Roger Gilbert, professor, Department of Literatures in English:
I recommend a dazzling poem by Alice Fulton called “Coloratura on a Darkness Chosen from a Gamut of Stygian Events,” from her recent collection "Coloratura on a Silence Found in Many Expressive Systems" (Norton 2022). As these titles suggest, the book vocalizes virtuosically on themes that might seem resistant to brightness, color, even sound itself. It’s informed by several traumatic events in Fulton’s life, including the death of her mother and a severe injury that immobilized her for many months. The poem I’ve singled out is a funny, mordant, bracing meditation on various forms of darkness, a condition Fulton became intimately acquainted with during the long nights of her convalescence.

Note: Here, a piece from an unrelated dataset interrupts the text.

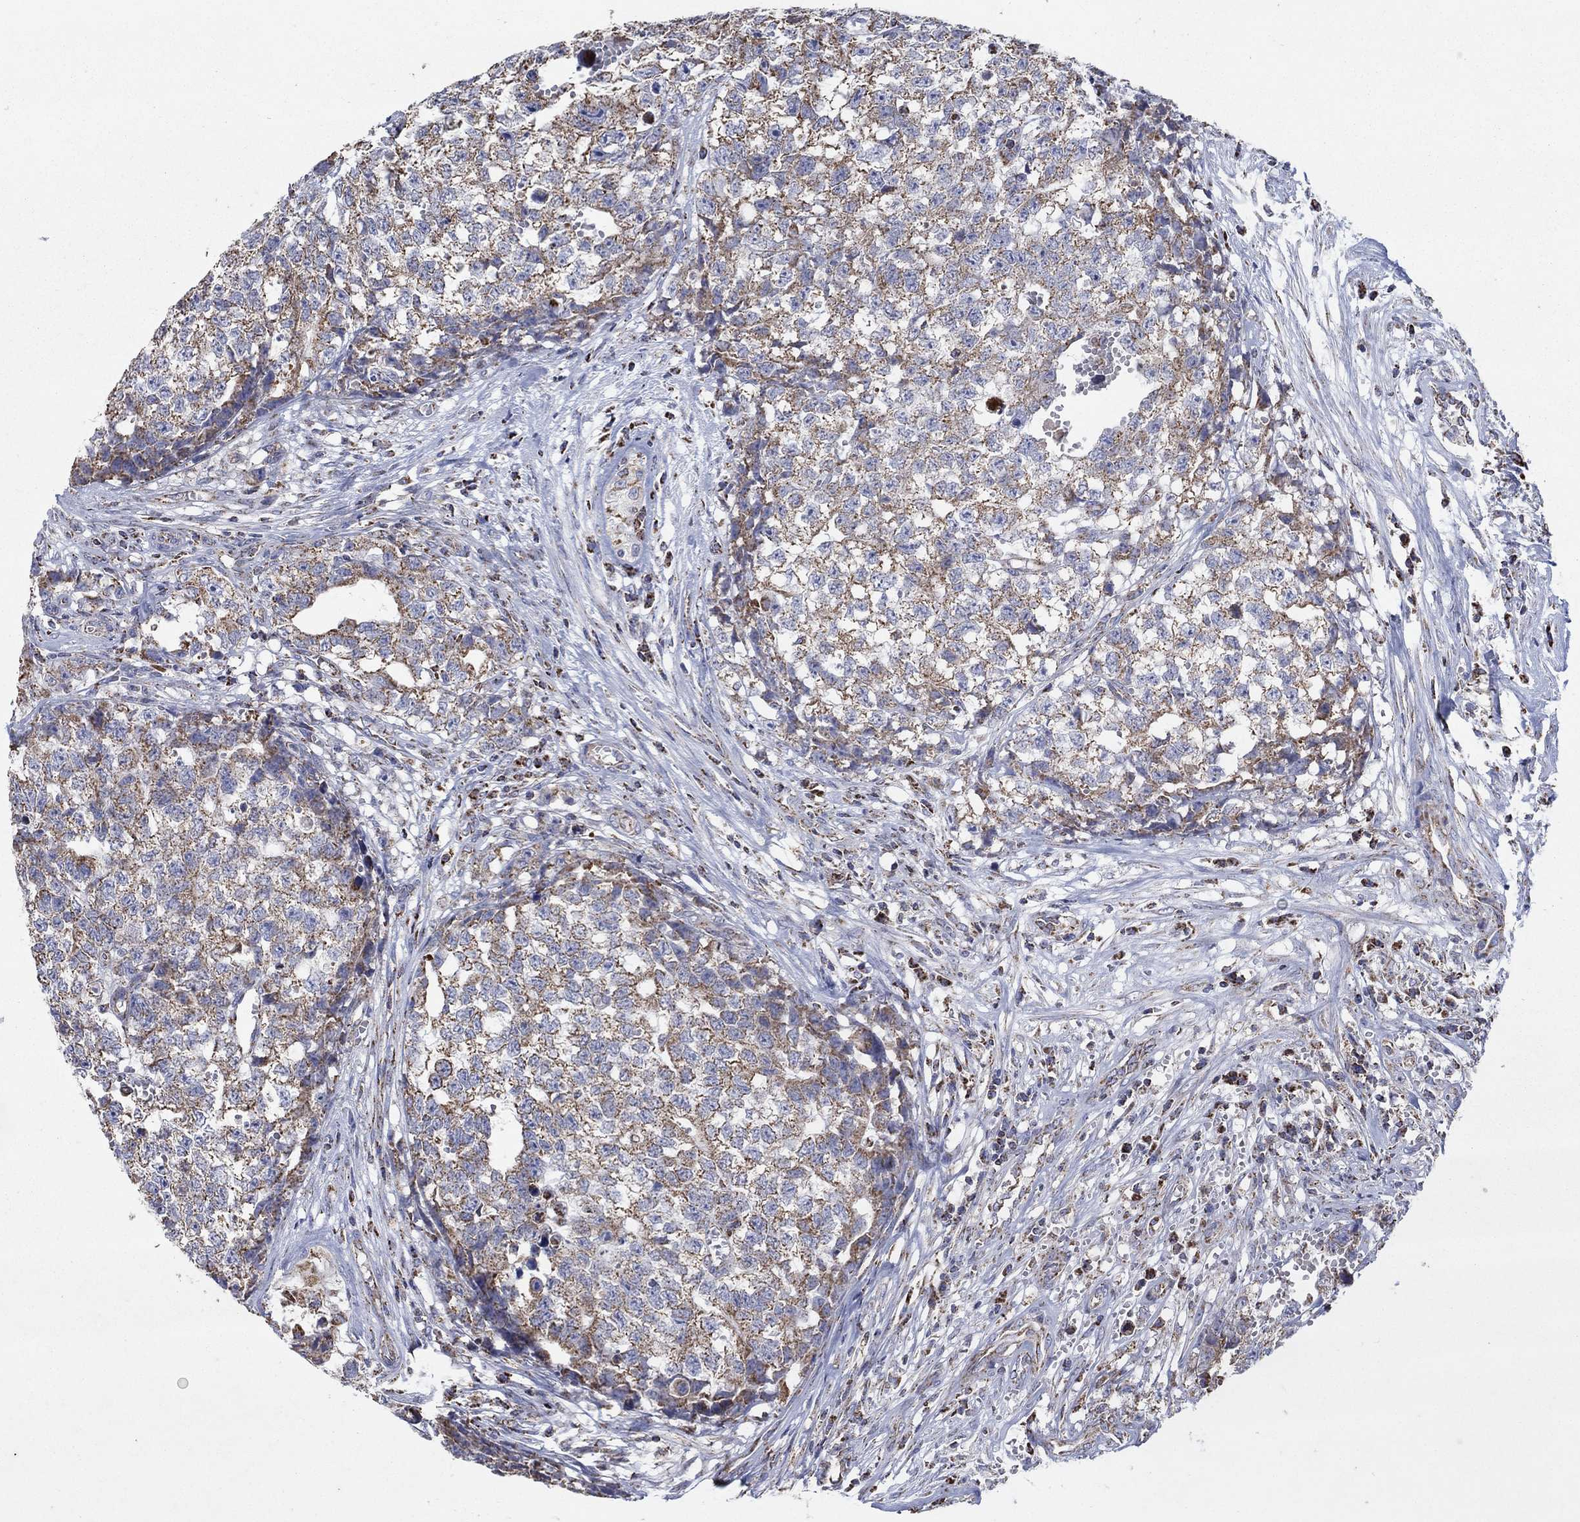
{"staining": {"intensity": "moderate", "quantity": ">75%", "location": "cytoplasmic/membranous"}, "tissue": "testis cancer", "cell_type": "Tumor cells", "image_type": "cancer", "snomed": [{"axis": "morphology", "description": "Seminoma, NOS"}, {"axis": "morphology", "description": "Carcinoma, Embryonal, NOS"}, {"axis": "topography", "description": "Testis"}], "caption": "Protein expression analysis of human testis cancer (embryonal carcinoma) reveals moderate cytoplasmic/membranous positivity in approximately >75% of tumor cells. The protein is shown in brown color, while the nuclei are stained blue.", "gene": "C9orf85", "patient": {"sex": "male", "age": 22}}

Kelly Presutti, assistant professor, Department of History of Art and Visual Studies:
I recommend Ada Limón, "The Hurting Kind," 2022. As someone who has spent years learning to read quickly, skimming and skipping along, I struggle with poetry, which demands slow attention. This is, of course, its advantage, as the title of the poetry podcast "The Slowdown," hosted by Ada Limón, suggests. I heard Limón—now the U.S. Poet Laureate—read at Cornell in September of 2021. Her radiating charisma, lyrical voice, and sharp insight made me an instant fan. In "The Hurting Kind," Limón finds herself repeatedly in the world, through the delights of a backyard groundhog or the “more yellow” of a forsythia, offering a quietly powerful model for the kind of environmental entanglement everyone seems to be looking for these days.
Courtney Roby, associate professor, Department of Classics:
My top recommendation is Tom McCarthy’s 2021 novel "The Making of Incarnation," whose characters are all engaged in the science of motion studies for industry and cinema. At the heart of the novel’s mystery are the real-life “cyclegraphs” created by Lillian Gilbreth, an early industrial psychologist, who pioneered a technique for tracking the hand movements of the most efficient factory workers in order to create tools for optimizing other workers’ movements. The book brings together humanities and STEM viewpoints on the world while focusing on the questions of bodily labor engaged by industrial motion studies.
Malte Ziewitz, associate professor, Department of Science & Technology Studies; interim director, Milstein Program in Technology & Humanity
I do not read a lot of poetry. But sometimes a collection finds and really captures me. Solmaz Sharif’s "Customs" (2022) is one of those. In "Customs," Sharif explores the everyday struggles of belonging within and without America. “It is very / private / to be in another’s / syntax,” she writes, a sentiment that many, immigrant or not, will find familiar. A U.S. border officer may hold you at his own discretion, but Sharif holds him, too: ”puffy, / pink, ringed in plexi, pleased / with his own wit / and spittle.” There’s something beautifully analytical about Sharif’s work—analytical in a way I wish more scholarship could be.